I’ve been lifting in gyms for more than 25 years. Until very recently (excluding COVID) I’ve never had issues working in with folks when a piece of equipment I wanted to use was in use.
In the last several months, however, I’ve asked someone if I could work in 5-6 times and been told no all but once. Today really took the cake – the guy who I asked to work in on the leg press told me he “had another 10 minutes left” and “really just wanted to sit here and do his thing” as the reason he didn’t want me to work in. And then proceeded to never get up from the leg press during his rest periods – just sat there on his phone. I’m at a loss – I always let people work in and make it a point to offer if someone ever asks me how many more sets I have.
This is a big part of it. People need to leave the God damn phones in the locker room and concentrate on lifting. Easy to let a guy work in if you get off your phone in between sets and get your head out of your ass.
I haven’t lifted at a public gym for about 8 years. I just recently started going to the YMCA (kids want to swim) and it supplements the barbell work I do at home. The gym culture has definitely shifted a little. I did some box squats the other day and used a bench from across the room. When I was done I stripped the weights and put the bench back where it belonged. The employee thanked me several times which I thought odd. He said, “you’d be surprised how rare it is for people to put stuff back.” Hell, I’ve worked out in places where if you didn’t strip your weights off a 45 would come flying across the room.
Maybe a problem with the atmosphere at your gym? Some gyms just have and tolerate a lot of douchey behavior. The proliferation of social media has contributed to the problem. People who come to the gym to create “content” are always a pain in the ass.
Since I’ve gotten into Olympic lifting, I workout in my home setup, and I’ve never looked back. It’s the way to go if you have the space.
The current generation of E-lifters has new ideas about gym etiquette, and now they considered it rude to ask to share equipment.
And these young punks love to teach the older people, who they love to piss off anyway, a lesson by refusing. It’s becoming a whole thing for them, like your not a serious gym goer these days until you experience and refuse the work-in request. So we can probably expect more of this.

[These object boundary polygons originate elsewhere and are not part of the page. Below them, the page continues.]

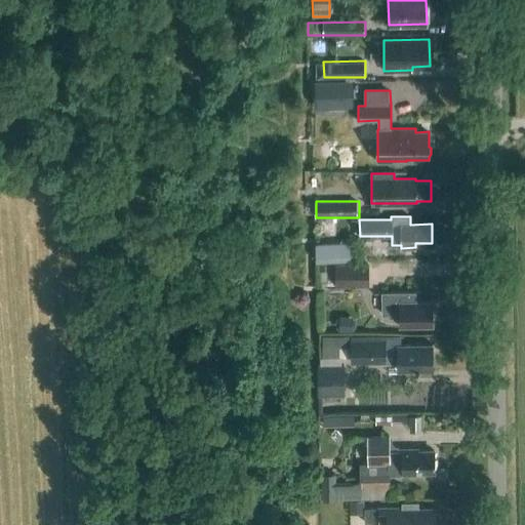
[(316,245),(316,259),(331,259),(331,245),(316,245)]
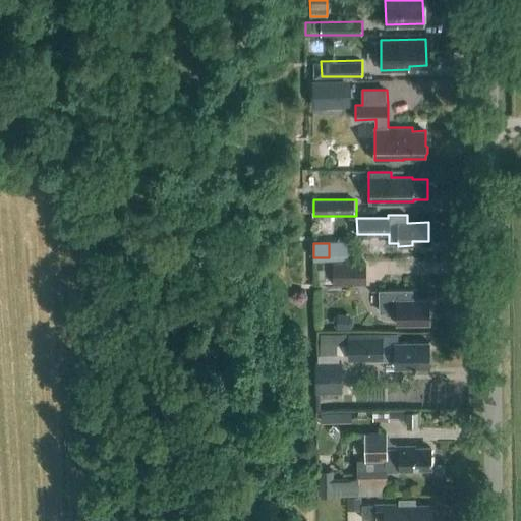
[(333,262),(333,283),(366,283),(366,262),(333,262)]
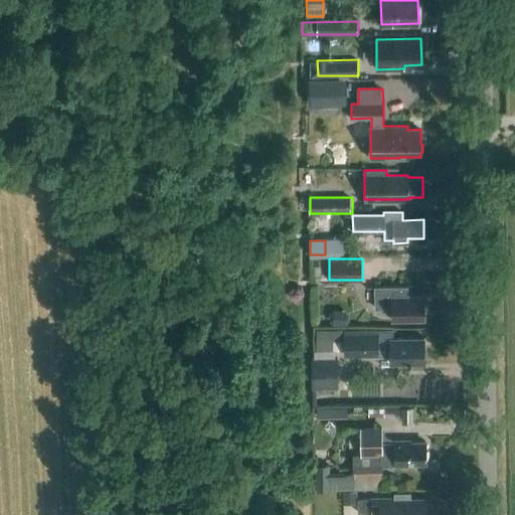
[(407,296),(407,286),(375,287),(375,308),(392,308),(392,319),(424,319),(423,295),(407,296)]
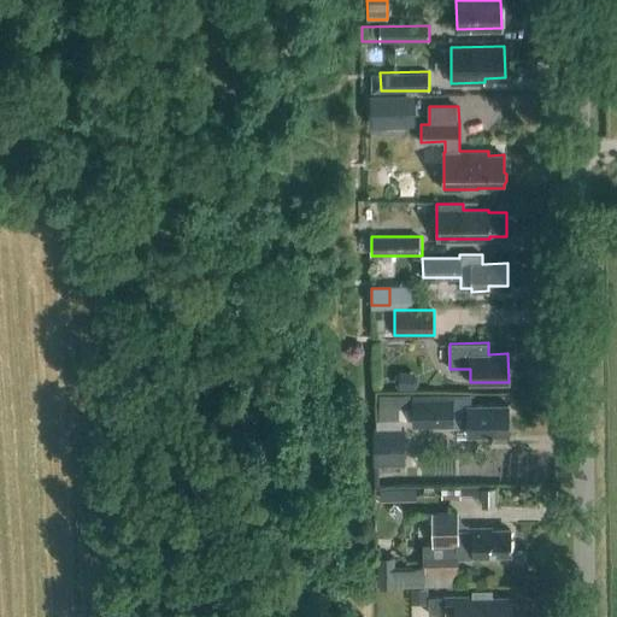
[(472,404),(472,395),(380,394),(378,419),(413,419),(413,425),(453,425),(453,419),(468,419),(468,434),(509,434),(509,404),(472,404)]
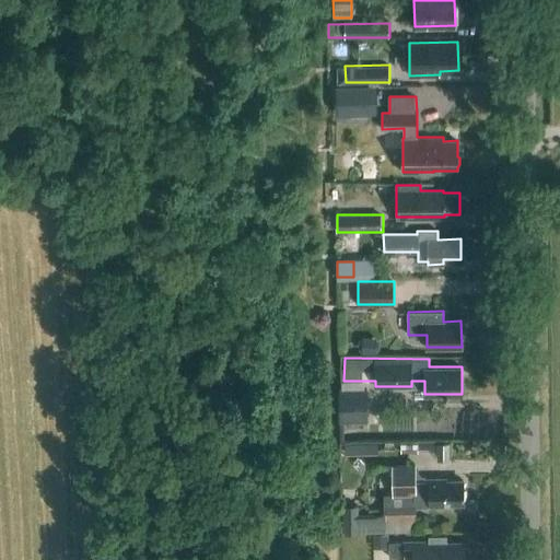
[(366,422),(368,389),(339,389),(338,421),(366,422)]
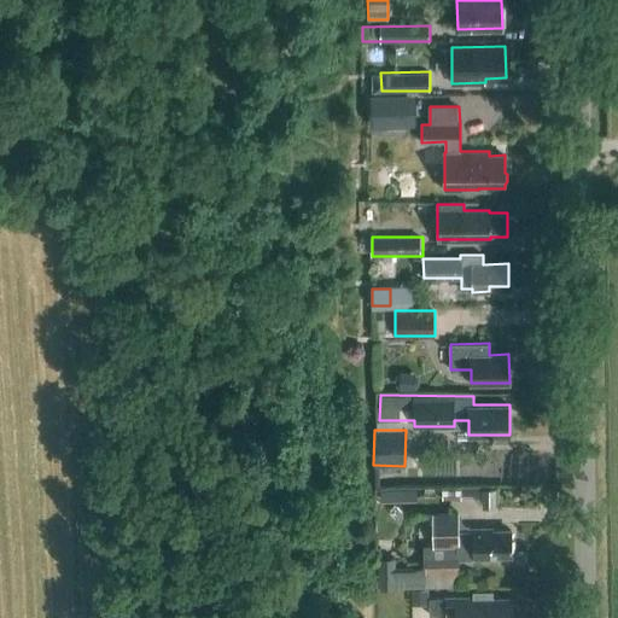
[(386,497),(421,496),(420,481),(386,482),(386,497)]
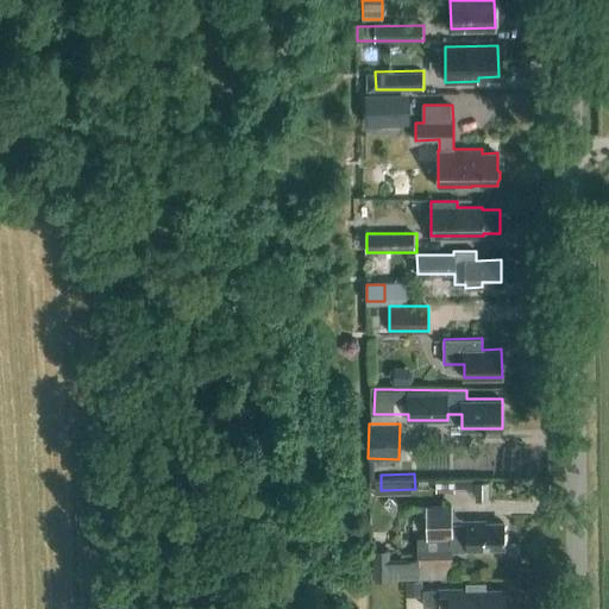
[(451,521),(451,507),(427,507),(428,537),(416,537),(416,557),(389,557),(389,548),(374,548),(375,578),(419,578),(429,578),(428,571),(452,570),(451,550),(466,548),(466,550),(483,548),(483,546),(504,546),(503,522),(485,522),(485,520),(451,521)]
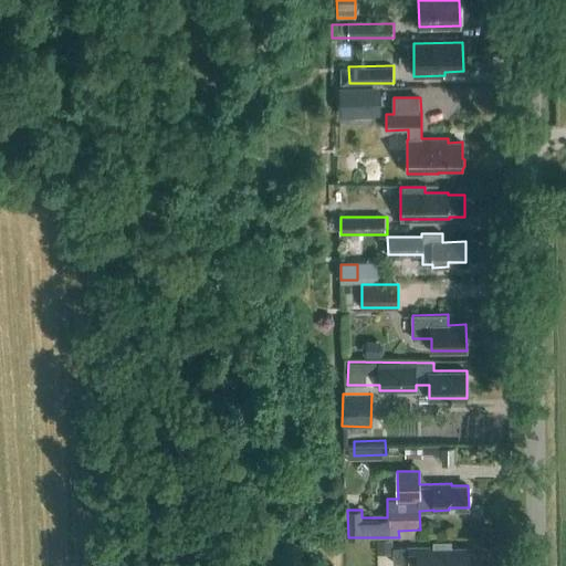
[(451,547),(451,546),(451,542),(433,542),(433,546),(409,546),(394,547),(394,563),(409,563),(408,565),(469,565),(469,547),(451,547)]
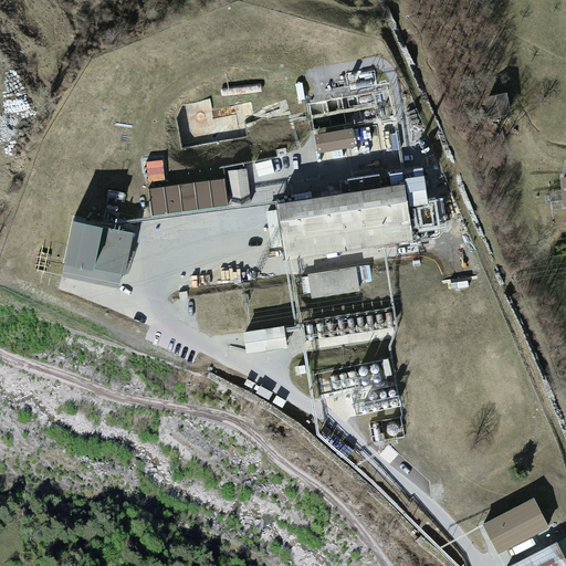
[(491,116),(512,113),(507,90),(488,93),(491,116)]
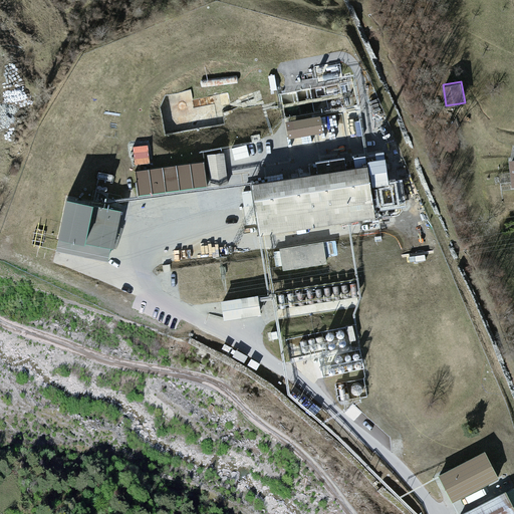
[(207,108),(172,114),(175,134),(210,127),(207,108)]
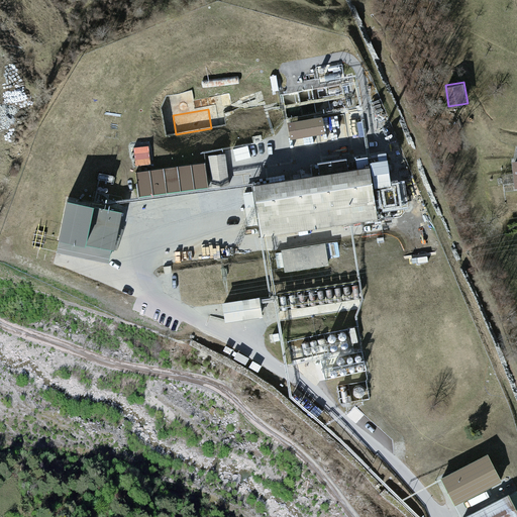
[(208,163),(134,172),(138,198),(230,185),(226,150),(207,153),(208,163)]
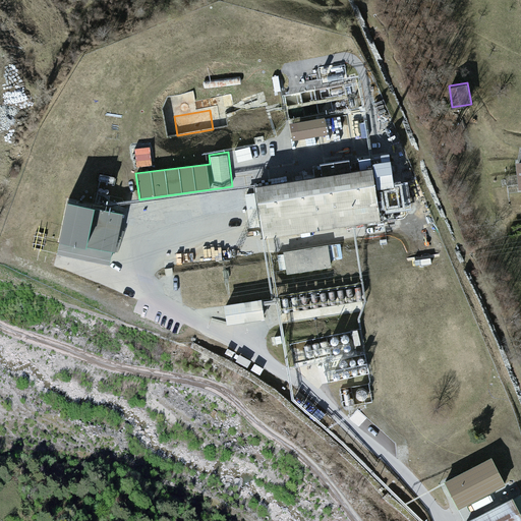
[(384,221),(377,165),(351,168),(350,159),(317,163),(320,176),(254,183),(255,190),(245,192),(249,226),(265,225),(266,235),(384,221)]
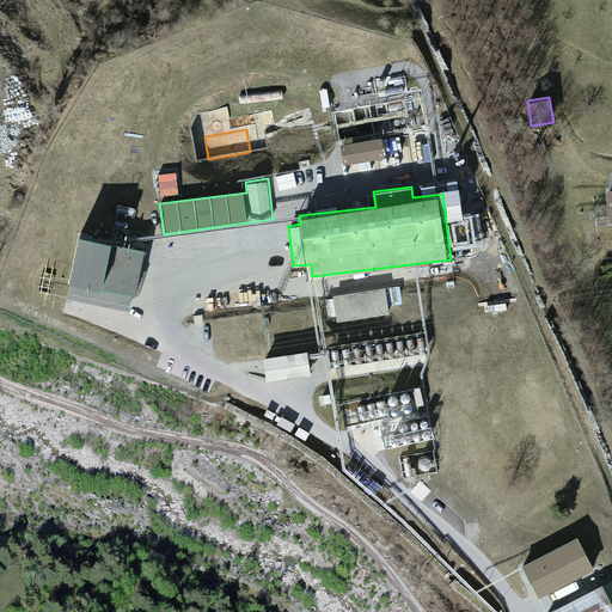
[(146,249),(78,234),(65,299),(132,313),(146,249)]
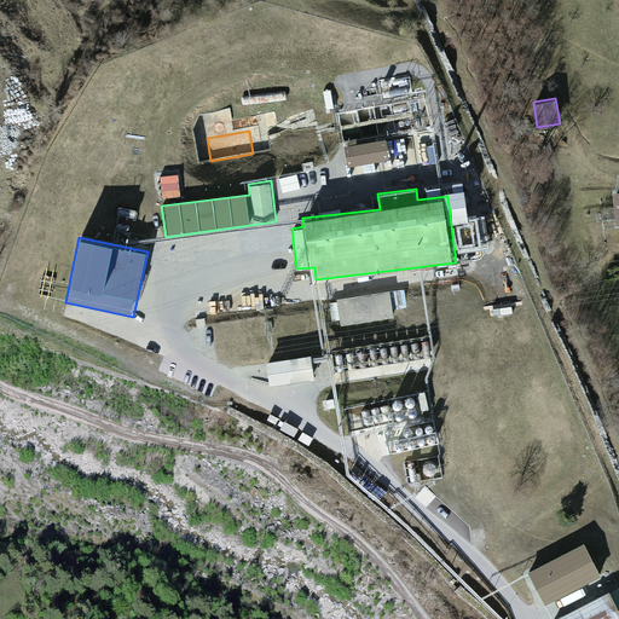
[(394,317),(389,289),(334,298),(337,325),(394,317)]
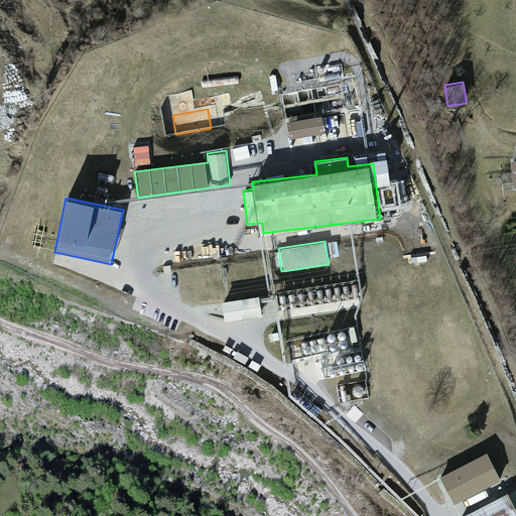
[(260,294),(221,300),(225,320),(263,314),(260,294)]
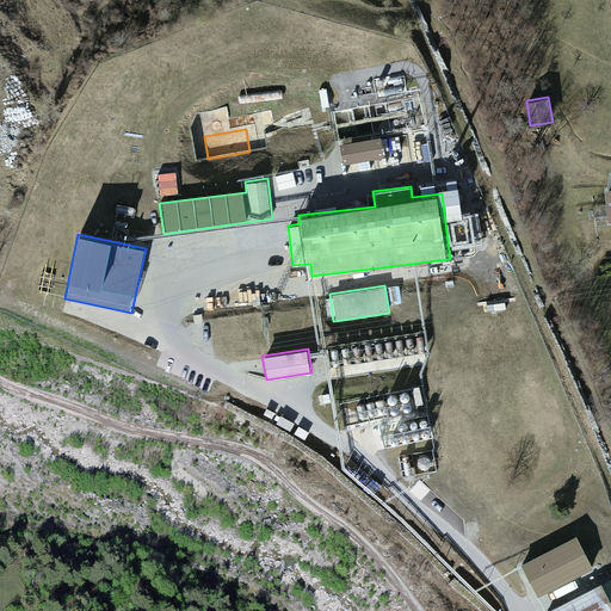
[(576,535),(520,562),(537,596),(593,568),(576,535)]
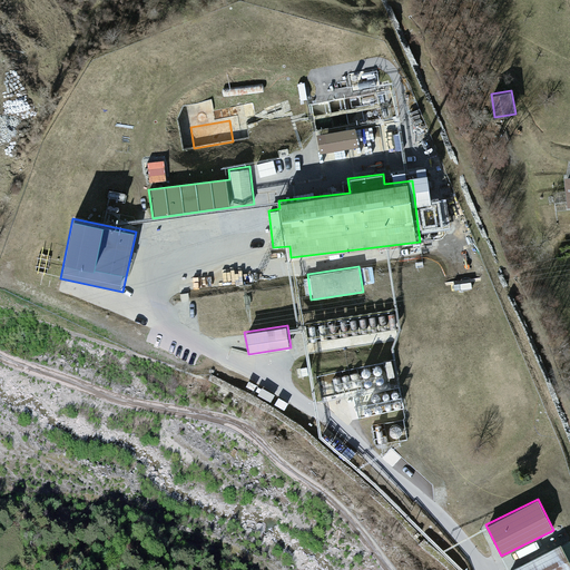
[(569,569),(569,559),(562,543),(509,569),(569,569)]
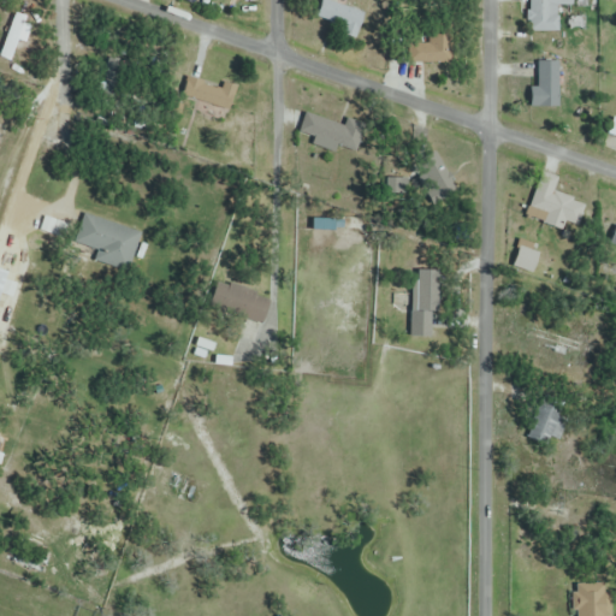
[(365,13),(326,0),(321,0),(314,22),(356,36),(365,13)]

Also, there have just always been people who didn’t like to share. Former bench press world record holder Jim Williams invented the Rest/Pause method because he didn’t want to get up and let other guys use the bench between his sets.
You know, I’m going to throw this out in the spirit of discussion, and understand this does not need to be normalized, but I hope it helps with clarity.
Sometimes I want to ramp up. Sometimes I decide my rest pauses and they change based on how I feel and what techniques I use. That’s my workout, not anything to do with you since we pay the same.
If you have a time crunch, I’ll be respectful, but you need to have a plan b. I understand you organized your gym time, but I organized my work and family time. I don’t owe you a set.
Whatever respect you think you deserve needs to be shown to anyone else at the gym.
Gym culture has changed quite a bit and seems to echo a sort of reclused vibe in general that is difficult to define. Life in general has become very transactional and digitally oriented, safe spaces are a thing and I get the impression Covid shutdowns and isolation permanently altered public interaction perceptions, even if subtly.
That said, gyms still exist with an old school culture. People work in and even become friends, squat racks are respected et cetera. Usually these aren’t chains and they exist in warehouse districts in my experience.
However, while I allow people to work in, if it means completely stripping and reloading weights back and forth I’m probably going to say no on certain lifts. If I’m pyramiding up to a 90% working set I don’t have the time or energy to keep moving plates around in between as an example. If we are close in training weight and it’s just a plate or two from either side, or a pin selection machine, then absolutely.
I get this. And I did pivot to something else. But this gym has a single leg press (it’s small) and he was sitting on it using his phone in between sets. There was no rhyme or reason to his rest periods.
Maybe the “if you’re on the phone, you’re dicking off mentality” is just grating to see. Personally, I use my phone to listen to music, biofeedback apps (don’t judge me,) or try to make my time more efficient by responding to work emails, or acknowledging that I have a busy day and the only mental respite that allows my introvert self to recharge is inbetween sets so I can be a decent husband and father.
Some people are jerks and don’t understand “the culture,” but there isn’t one universal one. For some it’s like drinking from a firehose, for someone like me it’s a sanctuary.
With all that said. It does irritate me when the leg press is occupied. My strategy is to do walking lunges next to them as a warmup and stake a claim so no one else steals it.
I thought about standing there staring at him until he finished but then decided I didn’t have the energy for that. Your strategy is one better than what I was thinking of doing!
When the person finishes with the leg press, drop one dumbbell in the seat, return the other, anyone who tries to take the other one back will be slower so you get the press.
Yeah man, totally “a thing.” Experiencing a feeling of Righteous Indignation is a huge milestone for E-Lifters.
Another “thing” to get upset about is someone looking at you. Like the youths set up a camera to film their sets, then review the footage and get pissy and tell their friends about it if they catch someone on camera watching.